Below is the enrichment result for the KEGG pathways, with EASE of .05 and at least 2 pathways genes in a list. There are 6 pathways that are significant.

It seems to indicate that KIRC may have an effect on cell proliferation and glucose uptake.

Prediction.

In this section, we build a classifier using the three genes with IDs (“CDKN2A|1029”, “TNFAIP6|7130”, “FABP6|2172”) to predict the groups of the samples.

Using the original kirc_DeSeq object, we apply the rlogtransformation and filter the data to the three gene: “CDKN2A|1029”, “TNFAIP6|7130”, “FABP6|2172”.

three_genes = c("CDKN2A|1029", "TNFAIP6|7130", "FABP6|2172") 
kicr_log <- rlogTransformation(kirc_deseq)
kicr_r_log <- assay(kicr_log)[,]

#easier for me to handle dataframes...
kicr_r_log2 <- data.frame(assay(kicr_log))

sample_train = subset(kicr_r_log2, rownames(kicr_r_log2) %in% three_genes)

Preprocessed the data:

# create annotation again for the sample data set
annotation <- data.frame(condition = rep(c("control", "treated"), each = 20))
tps_sample_train <- t(sample_train)
tps_sample_train <- cbind(tps_sample_train,annotation)
tps_sample_train$condition <- factor(tps_sample_train$condition)

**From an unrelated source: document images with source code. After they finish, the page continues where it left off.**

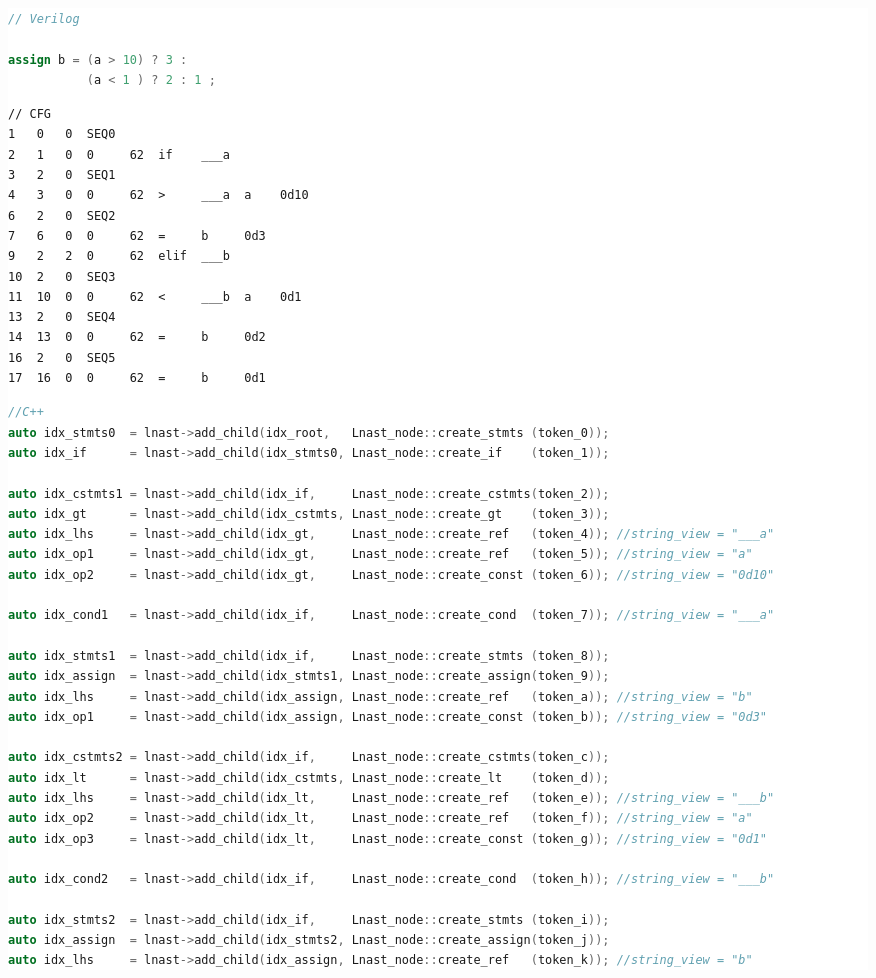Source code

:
 ```verilog
// Verilog

assign b = (a > 10) ? 3 :
           (a < 1 ) ? 2 : 1 ;

```

```shell
// CFG 
1   0   0  SEQ0                       
2   1   0  0     62  if    ___a       
3   2   0  SEQ1                       
4   3   0  0     62  >     ___a  a    0d10
6   2   0  SEQ2                       
7   6   0  0     62  =     b     0d3  
9   2   2  0     62  elif  ___b       
10  2   0  SEQ3                       
11  10  0  0     62  <     ___b  a    0d1
13  2   0  SEQ4                       
14  13  0  0     62  =     b     0d2  
16  2   0  SEQ5                       
17  16  0  0     62  =     b     0d1  
```

```cpp
//C++ 
auto idx_stmts0  = lnast->add_child(idx_root,   Lnast_node::create_stmts (token_0));
auto idx_if      = lnast->add_child(idx_stmts0, Lnast_node::create_if    (token_1));

auto idx_cstmts1 = lnast->add_child(idx_if,     Lnast_node::create_cstmts(token_2));
auto idx_gt      = lnast->add_child(idx_cstmts, Lnast_node::create_gt    (token_3)); 
auto idx_lhs     = lnast->add_child(idx_gt,     Lnast_node::create_ref   (token_4)); //string_view = "___a"
auto idx_op1     = lnast->add_child(idx_gt,     Lnast_node::create_ref   (token_5)); //string_view = "a"
auto idx_op2     = lnast->add_child(idx_gt,     Lnast_node::create_const (token_6)); //string_view = "0d10"

auto idx_cond1   = lnast->add_child(idx_if,     Lnast_node::create_cond  (token_7)); //string_view = "___a"

auto idx_stmts1  = lnast->add_child(idx_if,     Lnast_node::create_stmts (token_8));
auto idx_assign  = lnast->add_child(idx_stmts1, Lnast_node::create_assign(token_9));
auto idx_lhs     = lnast->add_child(idx_assign, Lnast_node::create_ref   (token_a)); //string_view = "b"
auto idx_op1     = lnast->add_child(idx_assign, Lnast_node::create_const (token_b)); //string_view = "0d3"

auto idx_cstmts2 = lnast->add_child(idx_if,     Lnast_node::create_cstmts(token_c));
auto idx_lt      = lnast->add_child(idx_cstmts, Lnast_node::create_lt    (token_d)); 
auto idx_lhs     = lnast->add_child(idx_lt,     Lnast_node::create_ref   (token_e)); //string_view = "___b"
auto idx_op2     = lnast->add_child(idx_lt,     Lnast_node::create_ref   (token_f)); //string_view = "a"
auto idx_op3     = lnast->add_child(idx_lt,     Lnast_node::create_const (token_g)); //string_view = "0d1"

auto idx_cond2   = lnast->add_child(idx_if,     Lnast_node::create_cond  (token_h)); //string_view = "___b"

auto idx_stmts2  = lnast->add_child(idx_if,     Lnast_node::create_stmts (token_i));
auto idx_assign  = lnast->add_child(idx_stmts2, Lnast_node::create_assign(token_j));
auto idx_lhs     = lnast->add_child(idx_assign, Lnast_node::create_ref   (token_k)); //string_view = "b"
```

The sample should look like:

tps_sample_train

Next, we use lda to classify the samples into control or treated using the same samples again:

kirc_lda = lda(condition ~ ., data =tps_sample_train)
round(kirc_lda$scaling, 1)

##                LD1
## `CDKN2A|1029`  1.2
## `FABP6|2172`   0.0
## `TNFAIP6|7130` 0.4

ghat=predict(kirc_lda)$class 
table(ghat,tps_sample_train$condition)

##          
## ghat      control treated
##   control      20       1
##   treated       0      19

mean(ghat!=tps_sample_train$condition)

## [1] 0.025

As shown, there is one misclassification in the predict where it was classified as a control group instead of the actual group (treated). Overall, the classification model predicts the group effectively. However, the samples used to test the training model was the training sample.